▶ [Work to complete]: Exactly as written, print every line of the listing below and omit its pictures.

▶ [Data]:
• • • • •

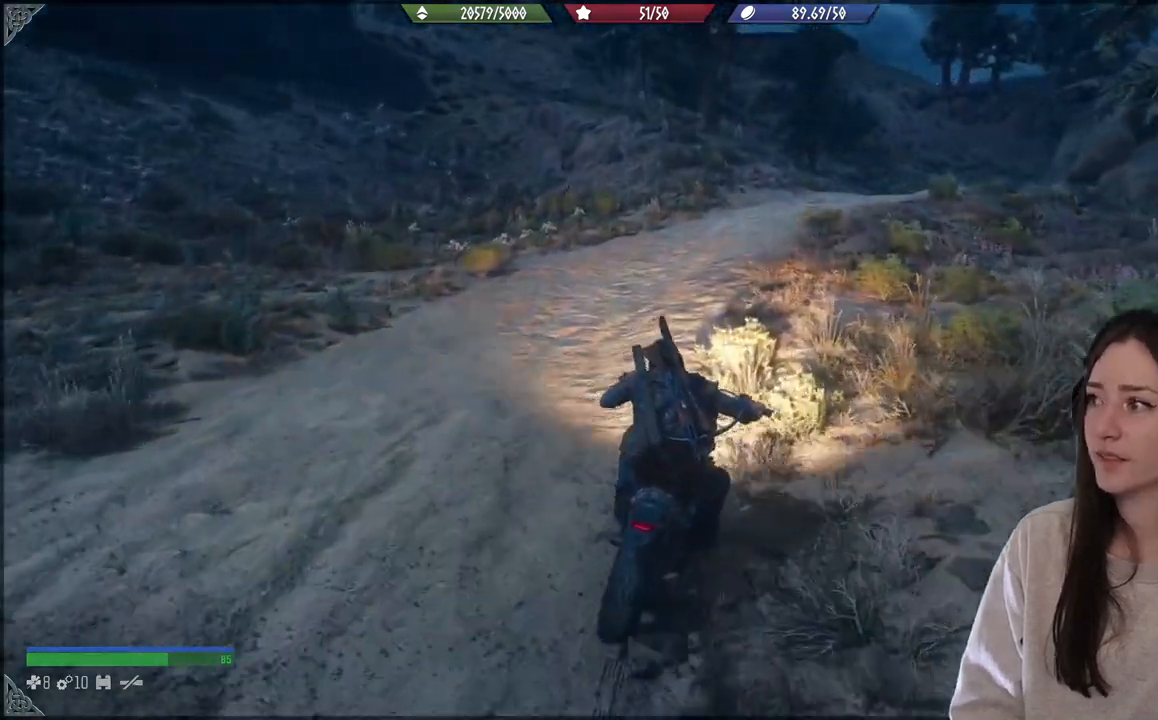
{"buttons": ["R2"], "left_stick": "center", "right_stick": "center", "events": [[100, "left_stick", "center"]]}
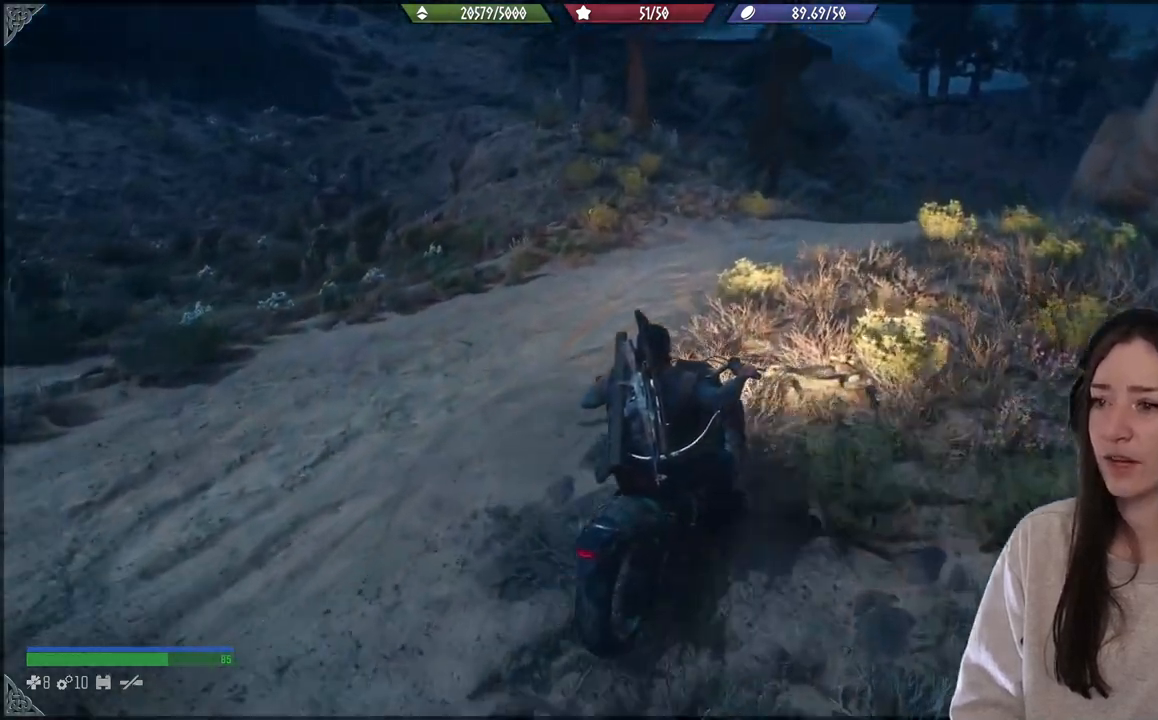
{"buttons": ["R2"], "left_stick": "up-left", "right_stick": "right", "events": [[100, "left_stick", "up-left"], [100, "right_stick", "right"]]}
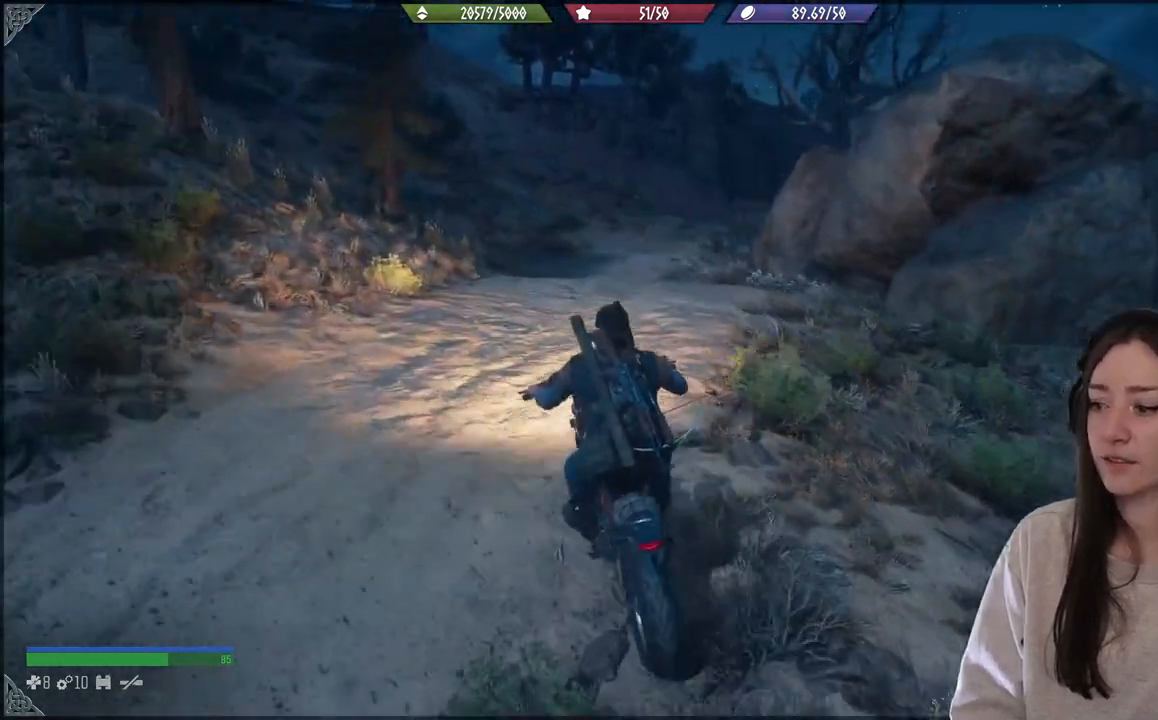
{"buttons": ["R2"], "left_stick": "center", "right_stick": "center", "events": [[50, "left_stick", "center"], [167, "left_stick", "right"], [167, "right_stick", "center"], [450, "left_stick", "center"]]}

• • • • •

▶ [Solution for this problem]:
{"buttons": ["R2"], "left_stick": "center", "right_stick": "center", "events": [[100, "left_stick", "center"]]}
{"buttons": ["R2"], "left_stick": "up-left", "right_stick": "right", "events": [[100, "left_stick", "up-left"], [100, "right_stick", "right"]]}
{"buttons": ["R2"], "left_stick": "center", "right_stick": "center", "events": [[50, "left_stick", "center"], [167, "left_stick", "right"], [167, "right_stick", "center"], [450, "left_stick", "center"]]}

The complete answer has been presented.